Texto do Curador
Stênio Soares
Universidade de São Paulo
O poeta revela seu argumento através da sua criação. Penetra no campo da sensibilidade e percebe nuances delicadas, invisíveis aos olhos. O sensível é também uma experiência. E, para tanto, precisa-se estar disponível à intuição e entregue às diversas tramas e possibilidades sensoriais. Quando é percebida, a realidade não se permite ser capturada e avaliada, ela convida o indivíduo à experiência, reconstruindo-se, transformando-se; na arte, a realidade faz parte de uma subjetividade a ser interpretada e representada. Torna-se criação. A artista plástica, Alline Nakamura, buscou criar sua fotografia encarando a realidade e vivendo a experiência. Na série Transluzires seu argumento ganha uma forma madura, onde os meios justificam os fins, com a clareza que a experiência sensível é capaz de perceber o invisível.
“Digo: o real não está na saída nem na chegada: ele se dispõe para a gente é no meio da travessia.” (Guimarães Rosa)
Há, na criação fotográfica de Nakamura, alguns aspectos que lhe situa e destaca no contexto da arte contemporânea. Primeiramente, a artista reporta-se ao seu cotidiano e cria uma identidade própria para as suas imagens. O cotidiano é turvo, fluido, leve. O primeiro olhar, aquele desatento, desprovido da paciência e do labor de pensar, pode julgar e resumir suas imagens por distorções, embaraços e formas não finalizadas. Eis a provocação de Nakamura: não é o fim conclusivo que lhe interessa, nem a imagem congelada de um instante, mas é a constante transformação que as formas e cores se definem na percepção visual. A artista desafia sua técnica e desenha com a luz e o contraste.
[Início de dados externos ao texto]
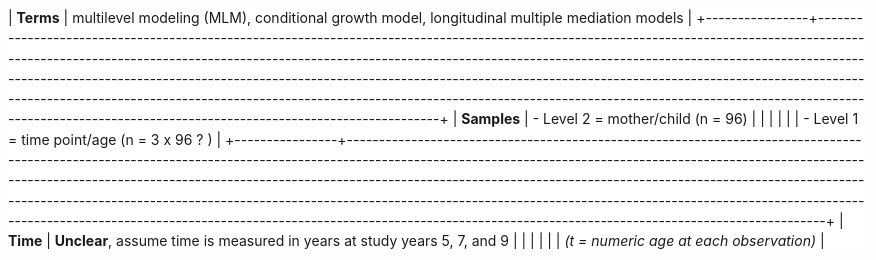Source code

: | **Terms**      | multilevel modeling (MLM), conditional growth model, longitudinal multiple mediation models                                                                                                                                                                                                                                                                                                                                                                                                                                                                                                                                  |
+----------------+------------------------------------------------------------------------------------------------------------------------------------------------------------------------------------------------------------------------------------------------------------------------------------------------------------------------------------------------------------------------------------------------------------------------------------------------------------------------------------------------------------------------------------------------------------------------------------------------------------------------------+
| **Samples**    | -   Level 2 = mother/child (n = 96)                                                                                                                                                                                                                                                                                                                                                                                                                                                                                                                                                                                          |
|                |                                                                                                                                                                                                                                                                                                                                                                                                                                                                                                                                                                                                                              |
|                | -   Level 1 = time point/age (n = 3 x 96 ? )                                                                                                                                                                                                                                                                                                                                                                                                                                                                                                                                                                                 |
+----------------+------------------------------------------------------------------------------------------------------------------------------------------------------------------------------------------------------------------------------------------------------------------------------------------------------------------------------------------------------------------------------------------------------------------------------------------------------------------------------------------------------------------------------------------------------------------------------------------------------------------------------+
| **Time**       | **Unclear**, assume time is measured in years at study years 5, 7, and 9                                                                                                                                                                                                                                                                                                                                                                                                                                                                                                                                                     |
|                |                                                                                                                                                                                                                                                                                                                                                                                                                                                                                                                                                                                                                              |
|                | *(t = numeric age at each observation)*                                                                                                                                                                                                                                                                                                                                                                                                                                                                                                                                                                                      |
Por outro lado, há uma evidente provocação de debate com o panning, técnica que usa o movimento da câmera para dar ênfase a um tema em primeiro plano. A preocupação da artista com o movimento é esboçada pela liberdade de compor uma imagem, evidenciando as distorções que o olhar constrói durante um estágio de passagem, ou ainda: são imagens poéticas onde cada foto pretende ser mais do que a materialização de um determinado local e momento.
Outro aspecto importante, que possibilita que o trabalho de Nakamura dialogue com formas híbridas, sem se permitir fechar nessa ou naquela categoria ou classificação, é o surgimento de um “desenho intuitivo”, fruto de uma criação espontânea. A artista percebe seu entorno e sua preocupação primordial é a luz, a foto. Intuitivamente, ela cria um recorte singular do seu campo visual e queima. O resultado é a aparição de um desenho fotográfico, cujo contraste entre as luzes e as formas existentes no ambiente é forjado para criar uma nova imagem. Não é apenas o movimento da câmera que distorce a forma/cor, mas é também a experiência sensível em trânsito, a mudança constante da maneira como se apreende a paisagem. Nesse sentido, bem como sugeriu Heidegger, a experiência estética de Alline Nakamura precede a criação: antes de haver luz na fotografia, há fotografia na luz.